## Activity
Lines containing "SQUARE" should be pulled from the material below.

┌──

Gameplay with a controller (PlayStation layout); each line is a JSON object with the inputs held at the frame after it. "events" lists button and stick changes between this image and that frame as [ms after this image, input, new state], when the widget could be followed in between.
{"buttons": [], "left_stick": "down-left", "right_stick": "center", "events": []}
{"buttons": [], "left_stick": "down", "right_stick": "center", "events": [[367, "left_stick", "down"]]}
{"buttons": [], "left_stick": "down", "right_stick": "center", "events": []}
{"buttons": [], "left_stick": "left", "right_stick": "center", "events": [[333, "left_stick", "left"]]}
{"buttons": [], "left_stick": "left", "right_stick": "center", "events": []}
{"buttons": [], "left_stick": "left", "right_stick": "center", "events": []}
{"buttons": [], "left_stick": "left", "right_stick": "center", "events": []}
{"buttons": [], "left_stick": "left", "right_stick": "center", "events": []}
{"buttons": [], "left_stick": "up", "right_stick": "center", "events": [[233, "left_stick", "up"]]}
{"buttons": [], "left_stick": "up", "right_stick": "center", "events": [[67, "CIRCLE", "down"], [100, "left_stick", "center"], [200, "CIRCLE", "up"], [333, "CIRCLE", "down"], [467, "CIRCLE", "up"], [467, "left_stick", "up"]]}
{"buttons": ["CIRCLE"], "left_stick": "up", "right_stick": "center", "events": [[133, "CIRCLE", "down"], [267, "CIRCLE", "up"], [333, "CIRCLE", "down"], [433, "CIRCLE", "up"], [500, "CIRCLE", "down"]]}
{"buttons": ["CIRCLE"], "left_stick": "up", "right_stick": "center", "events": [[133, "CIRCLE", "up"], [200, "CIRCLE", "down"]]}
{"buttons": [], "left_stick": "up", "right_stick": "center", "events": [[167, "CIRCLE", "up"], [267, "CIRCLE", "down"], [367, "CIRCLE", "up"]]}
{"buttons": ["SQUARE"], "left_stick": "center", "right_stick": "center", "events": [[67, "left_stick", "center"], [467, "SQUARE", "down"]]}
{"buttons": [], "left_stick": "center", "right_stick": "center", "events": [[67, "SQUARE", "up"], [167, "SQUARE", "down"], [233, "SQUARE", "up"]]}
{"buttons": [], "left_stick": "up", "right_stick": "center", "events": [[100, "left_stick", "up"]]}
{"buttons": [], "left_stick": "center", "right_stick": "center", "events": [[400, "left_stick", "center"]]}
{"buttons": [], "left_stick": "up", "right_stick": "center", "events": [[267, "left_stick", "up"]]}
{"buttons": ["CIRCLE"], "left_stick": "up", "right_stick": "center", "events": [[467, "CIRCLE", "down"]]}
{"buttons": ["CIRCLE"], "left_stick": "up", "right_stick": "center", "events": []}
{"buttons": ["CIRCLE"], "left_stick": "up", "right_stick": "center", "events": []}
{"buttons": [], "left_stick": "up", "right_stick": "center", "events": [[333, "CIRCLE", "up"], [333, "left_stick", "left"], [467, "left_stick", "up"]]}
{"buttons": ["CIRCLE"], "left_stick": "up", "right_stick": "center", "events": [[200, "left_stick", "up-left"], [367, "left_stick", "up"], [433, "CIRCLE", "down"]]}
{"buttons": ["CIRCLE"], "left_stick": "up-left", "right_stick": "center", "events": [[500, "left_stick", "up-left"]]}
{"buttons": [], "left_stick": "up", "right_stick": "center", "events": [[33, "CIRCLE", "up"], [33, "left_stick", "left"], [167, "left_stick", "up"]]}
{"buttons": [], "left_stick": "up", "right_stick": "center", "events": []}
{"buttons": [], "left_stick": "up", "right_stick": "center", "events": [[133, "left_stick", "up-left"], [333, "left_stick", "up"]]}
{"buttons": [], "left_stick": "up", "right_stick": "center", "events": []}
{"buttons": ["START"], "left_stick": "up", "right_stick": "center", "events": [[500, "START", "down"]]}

└──

## Result of this task
{"buttons": ["SQUARE"], "left_stick": "center", "right_stick": "center", "events": [[67, "left_stick", "center"], [467, "SQUARE", "down"]]}
{"buttons": [], "left_stick": "center", "right_stick": "center", "events": [[67, "SQUARE", "up"], [167, "SQUARE", "down"], [233, "SQUARE", "up"]]}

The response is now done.